Creating those expectations is important as a first step. As long as they’re realistic you’ll know how far forward the work can carry your research. That’s not to say everything will go exactly as planned; life just isn’t like that. But you’ll have an estimate.

Once you know what might be achieved, set out the parameters for the job. This is for the genealogist, letting them know where to start and where to stop. Accept that there’s no guarantee that they’ll be able to obtain all the information, but set a schedule, including regular updates on the work.


After all the effort and spending money you need to hope that the results will be worthwhile, although, again, you should remember there can be no guarantees. As a general rule you’ll only go to the lengths of employing a foreign genealogist where there might be something important to be learnt. It should be a compelling part of the family history if it’s going to cost you money.

The Genealogist

Just as you wouldn’t employ a genealogist in this country without checking qualifications and references, you need to apply the same standards to a foreign genealogist.

Depending on the country, finding a list of candidates shouldn’t be too difficult, but bear in mind most places don’t have formal genealogy qualifications. Many of these people will have come by their knowledge through experience and trial and error.

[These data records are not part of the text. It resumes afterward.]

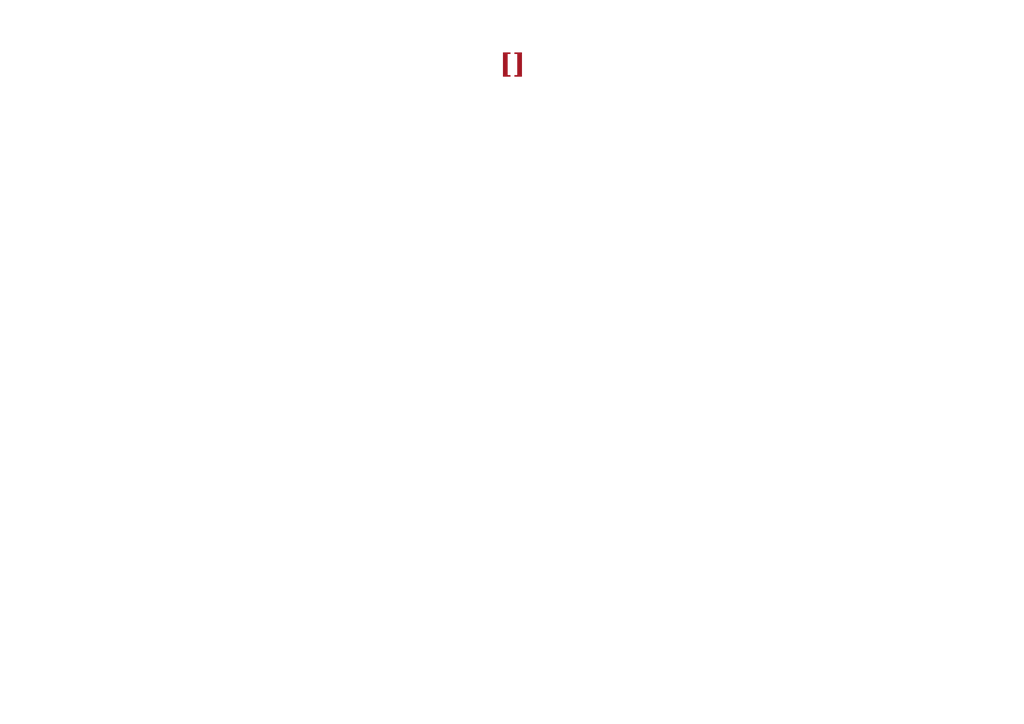
<source format=kicad_sch>
(kicad_sch
	(version 20250114)
	(generator "eeschema")
	(generator_version "9.0")
	(uuid "43756dca-f8f6-4179-bbe2-5af9585c666d")
	(paper "A3")
	(title_block
		(title "${SHEETNAME}")
		(date "Last Modified Date")
		(rev "${REVISION}")
		(company "${COMPANY}")
	)
	(lib_symbols)
	(text_box "[${#}] ${SHEETNAME}"
		(exclude_from_sim no)
		(at 12.7 20.32 0)
		(size 394.97 12.7)
		(margins 5.9999 5.9999 5.9999 5.9999)
		(stroke
			(width -0.0001)
			(type solid)
		)
		(fill
			(type none)
		)
		(effects
			(font
				(face "Times New Roman")
				(size 8 8)
				(thickness 1.2)
				(bold yes)
				(color 162 22 34 1)
			)
		)
		(uuid "7fa5cc40-6c97-487c-9cc7-412504f68533")
	)
)

</source>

The simplest way to find someone good is a hearty recommendation from someone who’s used the services of the genealogist. That can count for a great deal, especially if the recommendation is unsolicited and comes from someone you trust. Even then, don’t trust it entirely. Your research might involve a different field that’s not the genealogist’s expertise. Do check references. It takes time, but it’s worthwhile

It’s important, too, to find someone you can work with easily. Good communication makes that possible, ideally in a common language, but even without that. You need someone you can trust to do a good job.


Before any work begins decide on payment. This is vitally important. You might pay by the hour or you might pay for the job – that’s down to negotiation – but you need to give a top figure for the work as part of the parameters. That way the genealogist won’t keep on working and you won’t end up with a shocking bill. By setting everything in place before any work begins there will no be terrible surprises later.

To protect both parties, set everything out in writing, as an agreement or a contract. It avoids any later comebacks or recriminations.